• Work order
The answer must be every line below that holds the word "been".

(Excerpts from a dataset)
• • • • •

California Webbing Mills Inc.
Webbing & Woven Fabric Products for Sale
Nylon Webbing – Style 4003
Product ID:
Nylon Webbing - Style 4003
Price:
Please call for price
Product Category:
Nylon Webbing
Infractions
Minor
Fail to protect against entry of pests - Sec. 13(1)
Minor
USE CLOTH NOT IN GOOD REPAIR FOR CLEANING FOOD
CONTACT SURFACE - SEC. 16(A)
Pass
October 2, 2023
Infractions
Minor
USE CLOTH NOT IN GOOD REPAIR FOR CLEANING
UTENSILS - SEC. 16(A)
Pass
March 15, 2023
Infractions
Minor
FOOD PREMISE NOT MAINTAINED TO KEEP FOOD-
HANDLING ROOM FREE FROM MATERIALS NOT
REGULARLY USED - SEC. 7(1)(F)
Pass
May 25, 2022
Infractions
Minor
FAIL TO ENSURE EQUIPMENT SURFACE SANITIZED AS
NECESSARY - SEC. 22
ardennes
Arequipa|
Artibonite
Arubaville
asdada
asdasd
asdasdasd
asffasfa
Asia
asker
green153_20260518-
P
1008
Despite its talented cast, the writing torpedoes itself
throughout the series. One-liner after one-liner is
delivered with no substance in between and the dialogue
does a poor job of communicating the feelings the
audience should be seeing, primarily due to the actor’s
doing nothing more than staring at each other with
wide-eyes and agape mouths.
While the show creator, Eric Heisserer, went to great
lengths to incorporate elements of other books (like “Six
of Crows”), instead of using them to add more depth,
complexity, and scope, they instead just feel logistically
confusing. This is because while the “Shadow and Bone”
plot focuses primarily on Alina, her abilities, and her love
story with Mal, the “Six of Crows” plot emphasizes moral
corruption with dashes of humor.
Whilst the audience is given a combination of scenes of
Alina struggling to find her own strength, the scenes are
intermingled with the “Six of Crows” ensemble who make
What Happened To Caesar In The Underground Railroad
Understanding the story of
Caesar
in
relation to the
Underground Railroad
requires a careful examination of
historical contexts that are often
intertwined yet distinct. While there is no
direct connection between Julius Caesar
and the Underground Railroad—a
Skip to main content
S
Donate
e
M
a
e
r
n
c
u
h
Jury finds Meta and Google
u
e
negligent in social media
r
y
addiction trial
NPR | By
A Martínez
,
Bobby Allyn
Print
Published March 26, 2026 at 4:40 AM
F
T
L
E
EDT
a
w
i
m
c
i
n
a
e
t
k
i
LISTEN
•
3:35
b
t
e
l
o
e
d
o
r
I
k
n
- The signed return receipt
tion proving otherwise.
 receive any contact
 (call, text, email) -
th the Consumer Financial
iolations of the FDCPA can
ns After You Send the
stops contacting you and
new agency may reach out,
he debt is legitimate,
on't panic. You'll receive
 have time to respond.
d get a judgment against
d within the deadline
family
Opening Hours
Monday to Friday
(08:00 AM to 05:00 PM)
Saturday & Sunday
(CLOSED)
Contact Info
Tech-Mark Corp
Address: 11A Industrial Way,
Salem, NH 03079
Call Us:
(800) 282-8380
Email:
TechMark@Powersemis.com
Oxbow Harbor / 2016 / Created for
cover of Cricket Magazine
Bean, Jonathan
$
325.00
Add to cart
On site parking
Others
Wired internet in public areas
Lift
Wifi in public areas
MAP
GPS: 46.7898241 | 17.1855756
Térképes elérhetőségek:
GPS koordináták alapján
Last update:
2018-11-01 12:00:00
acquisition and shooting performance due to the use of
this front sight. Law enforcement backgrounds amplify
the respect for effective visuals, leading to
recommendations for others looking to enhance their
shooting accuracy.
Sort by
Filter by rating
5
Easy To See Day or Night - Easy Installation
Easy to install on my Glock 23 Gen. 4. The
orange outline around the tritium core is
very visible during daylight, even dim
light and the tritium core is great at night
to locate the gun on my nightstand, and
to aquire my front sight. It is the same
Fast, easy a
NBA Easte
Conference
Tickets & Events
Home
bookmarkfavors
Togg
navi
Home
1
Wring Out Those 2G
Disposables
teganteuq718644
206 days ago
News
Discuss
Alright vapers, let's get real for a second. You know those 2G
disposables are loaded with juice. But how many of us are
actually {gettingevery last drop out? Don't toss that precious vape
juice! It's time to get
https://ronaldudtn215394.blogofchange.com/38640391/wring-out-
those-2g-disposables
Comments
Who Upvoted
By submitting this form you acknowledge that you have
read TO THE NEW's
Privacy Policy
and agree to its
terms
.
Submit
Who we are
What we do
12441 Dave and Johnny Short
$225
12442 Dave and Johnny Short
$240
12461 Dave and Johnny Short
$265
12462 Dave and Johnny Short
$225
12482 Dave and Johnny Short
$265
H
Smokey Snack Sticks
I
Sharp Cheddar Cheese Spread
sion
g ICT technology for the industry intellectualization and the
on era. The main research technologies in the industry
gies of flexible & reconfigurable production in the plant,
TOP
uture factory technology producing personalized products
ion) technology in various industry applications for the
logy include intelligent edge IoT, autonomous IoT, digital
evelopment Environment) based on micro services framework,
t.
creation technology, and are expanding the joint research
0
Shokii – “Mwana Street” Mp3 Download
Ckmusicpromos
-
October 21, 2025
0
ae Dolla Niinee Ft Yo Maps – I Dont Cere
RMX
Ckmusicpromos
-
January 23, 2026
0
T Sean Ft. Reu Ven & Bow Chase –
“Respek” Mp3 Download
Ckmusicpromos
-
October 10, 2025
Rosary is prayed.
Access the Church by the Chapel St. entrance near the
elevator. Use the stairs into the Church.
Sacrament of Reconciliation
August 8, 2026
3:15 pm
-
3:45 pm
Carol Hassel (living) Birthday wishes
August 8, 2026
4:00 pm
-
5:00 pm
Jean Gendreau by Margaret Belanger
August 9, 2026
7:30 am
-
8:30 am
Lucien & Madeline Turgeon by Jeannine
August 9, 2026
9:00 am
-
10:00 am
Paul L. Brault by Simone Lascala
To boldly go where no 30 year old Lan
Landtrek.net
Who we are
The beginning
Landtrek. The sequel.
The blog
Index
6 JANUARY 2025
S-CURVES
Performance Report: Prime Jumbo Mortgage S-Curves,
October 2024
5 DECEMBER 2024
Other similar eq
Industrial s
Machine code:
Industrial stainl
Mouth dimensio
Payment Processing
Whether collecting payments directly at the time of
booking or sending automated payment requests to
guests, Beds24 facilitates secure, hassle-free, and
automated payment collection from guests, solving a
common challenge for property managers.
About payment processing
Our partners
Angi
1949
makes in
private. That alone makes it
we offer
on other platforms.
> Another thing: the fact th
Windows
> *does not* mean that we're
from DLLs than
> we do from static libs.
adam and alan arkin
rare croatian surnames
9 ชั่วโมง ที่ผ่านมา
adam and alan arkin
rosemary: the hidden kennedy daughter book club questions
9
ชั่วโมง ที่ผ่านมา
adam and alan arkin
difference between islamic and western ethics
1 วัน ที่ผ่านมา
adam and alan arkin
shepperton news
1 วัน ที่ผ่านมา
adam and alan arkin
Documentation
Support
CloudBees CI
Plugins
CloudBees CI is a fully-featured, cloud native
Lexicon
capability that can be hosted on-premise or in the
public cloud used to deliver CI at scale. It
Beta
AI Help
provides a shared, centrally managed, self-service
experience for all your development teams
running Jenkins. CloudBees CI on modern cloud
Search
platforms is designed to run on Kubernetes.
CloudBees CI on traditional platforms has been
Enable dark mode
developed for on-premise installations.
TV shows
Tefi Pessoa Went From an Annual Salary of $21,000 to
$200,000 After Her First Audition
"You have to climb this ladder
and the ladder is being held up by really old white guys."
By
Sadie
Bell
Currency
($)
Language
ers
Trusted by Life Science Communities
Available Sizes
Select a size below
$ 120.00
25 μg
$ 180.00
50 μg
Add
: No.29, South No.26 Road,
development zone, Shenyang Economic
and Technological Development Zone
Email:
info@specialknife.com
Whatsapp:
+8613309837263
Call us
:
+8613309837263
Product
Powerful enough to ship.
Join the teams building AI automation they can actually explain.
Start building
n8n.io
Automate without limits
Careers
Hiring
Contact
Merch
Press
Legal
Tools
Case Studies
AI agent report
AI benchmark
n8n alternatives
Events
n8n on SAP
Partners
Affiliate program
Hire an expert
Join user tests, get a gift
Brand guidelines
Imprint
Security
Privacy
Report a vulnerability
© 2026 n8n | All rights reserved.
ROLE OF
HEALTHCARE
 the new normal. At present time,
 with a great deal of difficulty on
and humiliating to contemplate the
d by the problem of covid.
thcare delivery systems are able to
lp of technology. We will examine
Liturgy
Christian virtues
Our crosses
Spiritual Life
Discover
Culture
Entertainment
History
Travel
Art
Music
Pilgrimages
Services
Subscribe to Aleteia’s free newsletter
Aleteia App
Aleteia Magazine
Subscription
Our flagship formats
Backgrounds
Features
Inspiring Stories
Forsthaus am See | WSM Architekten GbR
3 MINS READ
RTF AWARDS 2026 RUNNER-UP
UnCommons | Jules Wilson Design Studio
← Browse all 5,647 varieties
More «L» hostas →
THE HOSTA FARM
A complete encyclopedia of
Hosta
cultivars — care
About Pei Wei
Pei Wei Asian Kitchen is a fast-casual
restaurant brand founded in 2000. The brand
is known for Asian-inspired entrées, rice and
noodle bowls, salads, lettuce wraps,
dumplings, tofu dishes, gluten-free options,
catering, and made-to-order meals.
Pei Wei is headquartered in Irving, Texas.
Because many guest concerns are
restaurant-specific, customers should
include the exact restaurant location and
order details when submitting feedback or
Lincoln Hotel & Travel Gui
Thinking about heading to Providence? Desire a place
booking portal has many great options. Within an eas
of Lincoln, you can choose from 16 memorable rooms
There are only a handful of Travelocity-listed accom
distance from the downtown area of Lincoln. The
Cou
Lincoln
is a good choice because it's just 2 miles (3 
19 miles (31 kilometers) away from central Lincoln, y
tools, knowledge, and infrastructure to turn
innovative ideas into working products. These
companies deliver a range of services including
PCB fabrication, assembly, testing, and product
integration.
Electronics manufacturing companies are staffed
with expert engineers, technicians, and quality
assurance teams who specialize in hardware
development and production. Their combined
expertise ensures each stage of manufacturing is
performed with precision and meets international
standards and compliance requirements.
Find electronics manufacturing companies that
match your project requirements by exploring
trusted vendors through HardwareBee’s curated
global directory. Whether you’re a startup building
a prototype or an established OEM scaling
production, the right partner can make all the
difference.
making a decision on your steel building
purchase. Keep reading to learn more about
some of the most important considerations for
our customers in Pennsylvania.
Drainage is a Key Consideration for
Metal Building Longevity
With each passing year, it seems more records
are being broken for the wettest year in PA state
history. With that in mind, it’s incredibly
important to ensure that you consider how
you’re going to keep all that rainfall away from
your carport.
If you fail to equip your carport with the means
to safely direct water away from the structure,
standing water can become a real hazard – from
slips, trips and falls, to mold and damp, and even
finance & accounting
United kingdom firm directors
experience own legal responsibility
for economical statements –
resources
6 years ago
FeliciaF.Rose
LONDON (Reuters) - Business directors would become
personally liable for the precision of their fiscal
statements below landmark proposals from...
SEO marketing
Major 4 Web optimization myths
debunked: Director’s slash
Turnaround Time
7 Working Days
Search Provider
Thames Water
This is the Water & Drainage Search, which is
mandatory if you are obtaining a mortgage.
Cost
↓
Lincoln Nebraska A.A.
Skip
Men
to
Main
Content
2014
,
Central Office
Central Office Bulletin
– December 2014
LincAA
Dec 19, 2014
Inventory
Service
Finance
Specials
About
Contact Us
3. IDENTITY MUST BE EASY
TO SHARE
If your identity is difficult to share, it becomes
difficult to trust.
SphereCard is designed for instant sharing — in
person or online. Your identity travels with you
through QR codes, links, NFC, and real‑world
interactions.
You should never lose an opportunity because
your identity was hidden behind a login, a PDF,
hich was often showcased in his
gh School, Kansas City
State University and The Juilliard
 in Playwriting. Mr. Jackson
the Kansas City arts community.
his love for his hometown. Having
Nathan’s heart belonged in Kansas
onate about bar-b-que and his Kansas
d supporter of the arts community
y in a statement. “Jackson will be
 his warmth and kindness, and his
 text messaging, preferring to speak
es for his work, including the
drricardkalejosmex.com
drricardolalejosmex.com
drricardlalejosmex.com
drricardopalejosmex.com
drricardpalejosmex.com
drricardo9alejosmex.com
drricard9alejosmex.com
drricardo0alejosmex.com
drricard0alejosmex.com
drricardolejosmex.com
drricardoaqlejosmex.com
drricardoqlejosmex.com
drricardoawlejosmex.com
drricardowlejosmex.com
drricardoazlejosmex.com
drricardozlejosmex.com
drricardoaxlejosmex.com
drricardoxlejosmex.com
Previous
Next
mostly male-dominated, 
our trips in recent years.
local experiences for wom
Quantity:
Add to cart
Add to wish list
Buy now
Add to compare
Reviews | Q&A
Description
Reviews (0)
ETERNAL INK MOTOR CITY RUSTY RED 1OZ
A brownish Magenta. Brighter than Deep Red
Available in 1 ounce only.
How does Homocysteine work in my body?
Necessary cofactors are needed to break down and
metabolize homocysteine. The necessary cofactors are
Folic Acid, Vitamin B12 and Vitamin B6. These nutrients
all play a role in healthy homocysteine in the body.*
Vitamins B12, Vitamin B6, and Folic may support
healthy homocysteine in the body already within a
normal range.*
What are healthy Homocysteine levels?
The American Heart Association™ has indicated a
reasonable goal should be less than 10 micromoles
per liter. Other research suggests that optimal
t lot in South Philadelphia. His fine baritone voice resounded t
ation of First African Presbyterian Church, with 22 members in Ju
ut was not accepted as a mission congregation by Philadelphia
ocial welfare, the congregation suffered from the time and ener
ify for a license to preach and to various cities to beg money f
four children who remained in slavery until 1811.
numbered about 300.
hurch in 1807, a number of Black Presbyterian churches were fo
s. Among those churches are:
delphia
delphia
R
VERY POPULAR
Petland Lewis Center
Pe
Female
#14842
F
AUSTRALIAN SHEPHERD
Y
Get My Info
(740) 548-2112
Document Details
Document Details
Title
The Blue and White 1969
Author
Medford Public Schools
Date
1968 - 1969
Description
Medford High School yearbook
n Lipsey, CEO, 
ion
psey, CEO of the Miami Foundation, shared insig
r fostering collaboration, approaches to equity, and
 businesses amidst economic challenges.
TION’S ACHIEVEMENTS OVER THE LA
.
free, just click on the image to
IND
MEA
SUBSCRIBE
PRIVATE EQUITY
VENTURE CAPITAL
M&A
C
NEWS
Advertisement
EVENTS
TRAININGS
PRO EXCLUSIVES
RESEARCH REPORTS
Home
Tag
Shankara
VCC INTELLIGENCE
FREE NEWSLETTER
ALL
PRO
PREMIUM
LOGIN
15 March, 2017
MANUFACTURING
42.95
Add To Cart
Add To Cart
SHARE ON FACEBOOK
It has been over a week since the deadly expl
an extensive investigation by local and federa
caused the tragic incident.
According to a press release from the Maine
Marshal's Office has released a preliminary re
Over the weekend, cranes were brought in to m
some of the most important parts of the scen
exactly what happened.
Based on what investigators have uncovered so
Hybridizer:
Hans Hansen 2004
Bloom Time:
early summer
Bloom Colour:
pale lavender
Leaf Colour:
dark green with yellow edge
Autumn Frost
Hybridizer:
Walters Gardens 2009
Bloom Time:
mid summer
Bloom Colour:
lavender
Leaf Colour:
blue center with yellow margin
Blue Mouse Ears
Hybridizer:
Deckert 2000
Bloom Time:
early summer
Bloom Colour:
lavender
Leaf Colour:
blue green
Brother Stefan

• • • • •

• Response to the exercise
CloudBees CI on traditional platforms has been
It has been over a week since the deadly expl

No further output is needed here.